To Our Investors and Friends,
The S&P 500 increased 12.7% in April as massive monetary and fiscal stimulus helped the markets rebound from the disastrous COVID-19 pandemic. Oil prices (WTI) continued to decline, down 8% to approximately $19 a barrel, as oil demand/supply remains imbalanced. The 10-year was little changed from last month, ending at 64 bps, while the spread between the 2- and 10-year ended at 44 bps. Difficult environments for both energy and financial companies helped growth’s dominance remain intact. The Russell 1000 and Russell 2000 Growth index both rebounded approximately14.8%, while the Russell 1000 Value Index increased a less robust 11.2%, and the hardest hit index, the Russell 2000 Value, recovered 12.3%.
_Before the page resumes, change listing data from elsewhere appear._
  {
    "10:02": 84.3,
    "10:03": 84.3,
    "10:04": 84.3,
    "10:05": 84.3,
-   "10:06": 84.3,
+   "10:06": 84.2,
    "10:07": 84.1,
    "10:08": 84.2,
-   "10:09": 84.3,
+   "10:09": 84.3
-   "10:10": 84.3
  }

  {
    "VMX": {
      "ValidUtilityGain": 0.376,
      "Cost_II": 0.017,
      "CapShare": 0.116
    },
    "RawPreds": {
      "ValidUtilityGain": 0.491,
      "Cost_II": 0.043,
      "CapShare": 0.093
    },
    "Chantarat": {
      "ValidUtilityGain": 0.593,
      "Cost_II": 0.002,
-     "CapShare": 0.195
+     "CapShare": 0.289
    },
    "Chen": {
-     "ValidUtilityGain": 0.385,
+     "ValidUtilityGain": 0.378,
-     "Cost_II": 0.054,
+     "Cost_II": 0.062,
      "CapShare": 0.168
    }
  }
It may be surprising to hear that COVID-19 is not a Black Swan, meaning an unexpected event that changes our perception of the world. In a recent CNBC interview, Mr. Taleb pointed out that we have had many pandemics in the past, including several since the turn of the century. Many Asian countries were well prepared for the crisis and appear to be recovering after a less severe disruption. A decade of cost cutting in the U.S. (including at the CDC itself), and outsourcing production of everything from medical equipment to drugs, left this country in an unusually vulnerable position, for which we are now paying a high price in both lives and dollars.
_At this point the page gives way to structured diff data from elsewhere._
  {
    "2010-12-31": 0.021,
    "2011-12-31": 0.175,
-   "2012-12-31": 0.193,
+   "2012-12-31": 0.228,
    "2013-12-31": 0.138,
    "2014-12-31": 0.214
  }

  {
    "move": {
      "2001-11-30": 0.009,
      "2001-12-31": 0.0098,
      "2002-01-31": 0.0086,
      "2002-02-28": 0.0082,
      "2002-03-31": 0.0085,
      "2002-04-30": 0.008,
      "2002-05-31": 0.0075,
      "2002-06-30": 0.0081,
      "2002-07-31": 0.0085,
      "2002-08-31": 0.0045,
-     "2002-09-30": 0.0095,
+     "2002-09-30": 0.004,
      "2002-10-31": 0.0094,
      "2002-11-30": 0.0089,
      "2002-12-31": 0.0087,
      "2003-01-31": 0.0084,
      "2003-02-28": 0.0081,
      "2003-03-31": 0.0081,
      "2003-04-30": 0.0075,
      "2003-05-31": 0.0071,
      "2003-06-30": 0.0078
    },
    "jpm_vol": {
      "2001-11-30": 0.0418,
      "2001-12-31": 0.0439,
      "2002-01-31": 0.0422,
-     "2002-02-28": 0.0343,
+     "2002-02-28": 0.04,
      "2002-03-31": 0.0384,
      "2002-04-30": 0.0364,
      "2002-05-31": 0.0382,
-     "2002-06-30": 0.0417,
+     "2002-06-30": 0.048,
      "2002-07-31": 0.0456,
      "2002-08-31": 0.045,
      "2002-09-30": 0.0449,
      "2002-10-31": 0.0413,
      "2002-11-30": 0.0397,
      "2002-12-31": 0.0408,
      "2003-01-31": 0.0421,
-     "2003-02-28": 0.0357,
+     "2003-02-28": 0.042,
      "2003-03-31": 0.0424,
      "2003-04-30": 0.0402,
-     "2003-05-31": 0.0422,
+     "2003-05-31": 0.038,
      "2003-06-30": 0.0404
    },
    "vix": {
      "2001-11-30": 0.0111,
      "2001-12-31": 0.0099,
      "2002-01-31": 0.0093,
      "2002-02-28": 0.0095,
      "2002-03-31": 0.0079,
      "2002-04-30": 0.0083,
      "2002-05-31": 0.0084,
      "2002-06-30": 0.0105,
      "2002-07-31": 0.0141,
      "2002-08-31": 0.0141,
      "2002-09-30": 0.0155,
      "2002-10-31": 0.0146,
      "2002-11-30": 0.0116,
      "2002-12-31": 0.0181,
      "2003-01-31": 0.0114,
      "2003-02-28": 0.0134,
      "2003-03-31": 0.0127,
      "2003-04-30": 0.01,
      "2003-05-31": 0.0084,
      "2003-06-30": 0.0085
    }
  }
We believe there are a few points worth mentioning from The Black Swan. In the book, Taleb writes, “In the last 50 years, the 10 most extreme days in the financial markets represent half of the return.” With this in mind, we will resist calling a bottom in the market and missing these rare return days. It is best not to have a firm opinion on how this plays out. There are simply too many unknowns to try to guess the outcome. Along these lines, we are struck by Talab’s lesser accepted 50/1 rule, which is a more extreme version of the 80/20 rule. The 50/1 rule states that 50% of performance, economic growth, wealth, etc. is generated from a mere 1% of participants. This may explain why, as many have noted, the market value of the top 5 companies in the S&P is a rough match to the market cap of the bottom 350 companies. We believe it is a sign that our economy may be at an inflection point and is why we will continue our hunt for rare, outsized opportunities.
We believe the 50/1 rule is the best explanation for the wide disparity in fortunes of companies during this downturn. It may explain why 20%+ of the population is unemployed, and the stock market is off a mere 14% from the high. The Federal Reserve and Washington are pumping a lot of money into the economy right now to both dampen the impact of COVID-19 and strengthen financial markets. Let’s hope the end result isn’t a real Black Swan that reshapes our country to something unrecognizable. Nevertheless, we will be preparing for an uncertain future, and change in the direction of where the economy is heading.